Change detection outputs
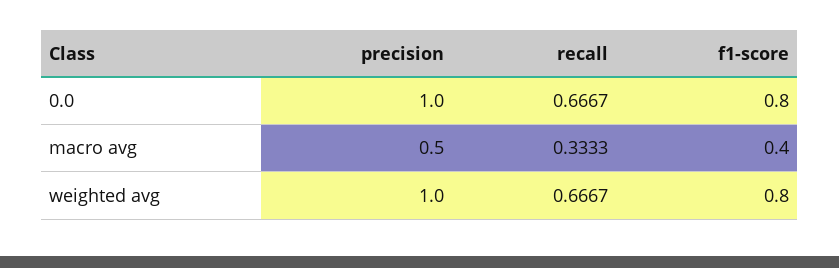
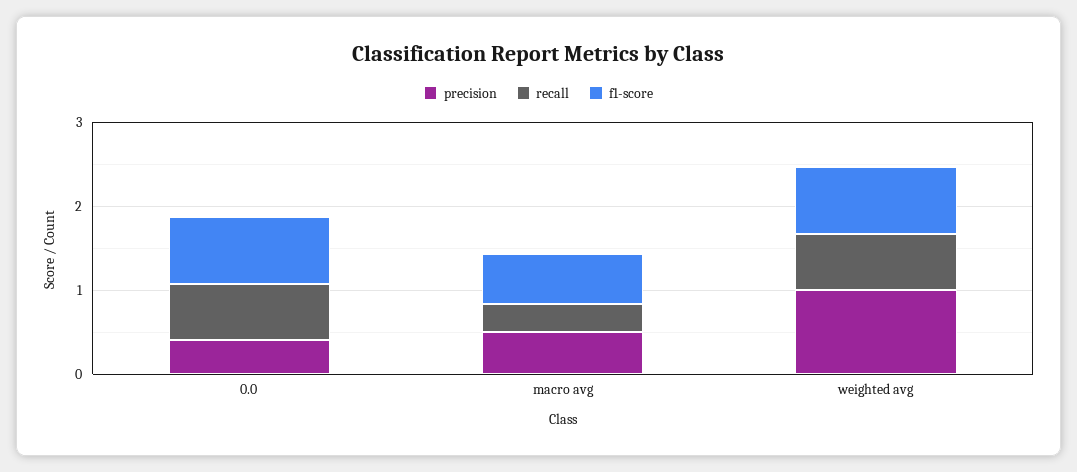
  {
    "precision": {
-     "0.0": 1,
+     "0.0": 0.4,
      "macro avg": 0.5,
      "weighted avg": 1
    },
    "recall": {
      "0.0": 0.6667,
      "macro avg": 0.3333,
      "weighted avg": 0.6667
    },
    "f1-score": {
      "0.0": 0.8,
-     "macro avg": 0.4,
+     "macro avg": 0.6,
      "weighted avg": 0.8
    }
  }

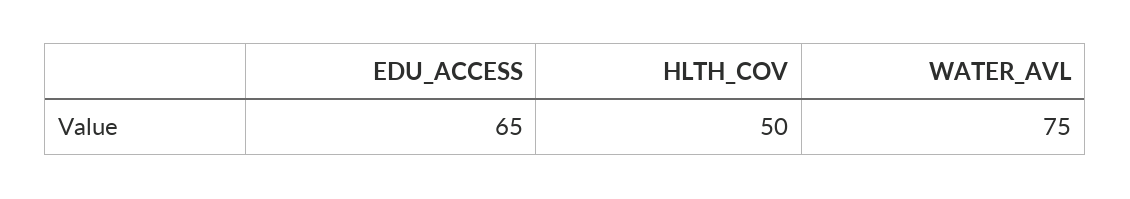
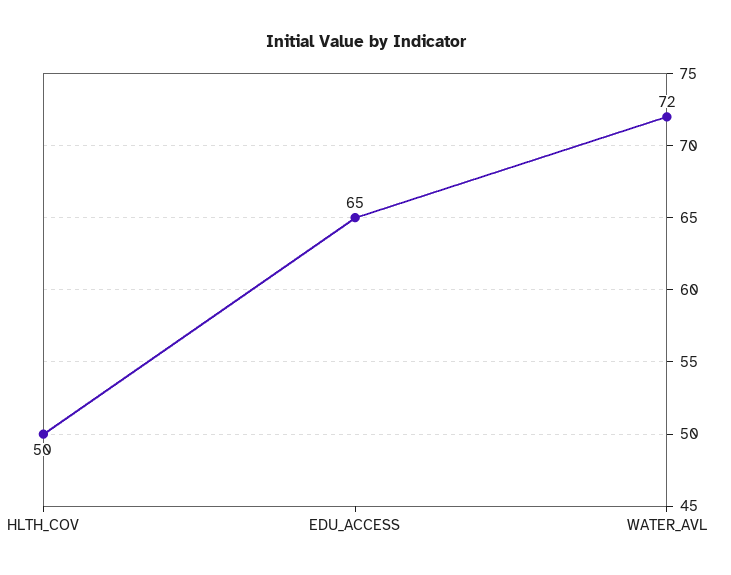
  {
    "EDU_ACCESS": 65,
    "HLTH_COV": 50,
-   "WATER_AVL": 75
+   "WATER_AVL": 72
  }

** Exercise aim **
Go through the entries above and count the lines holding the word "weighted"; write nothing but the number.

** Solution for this task **
3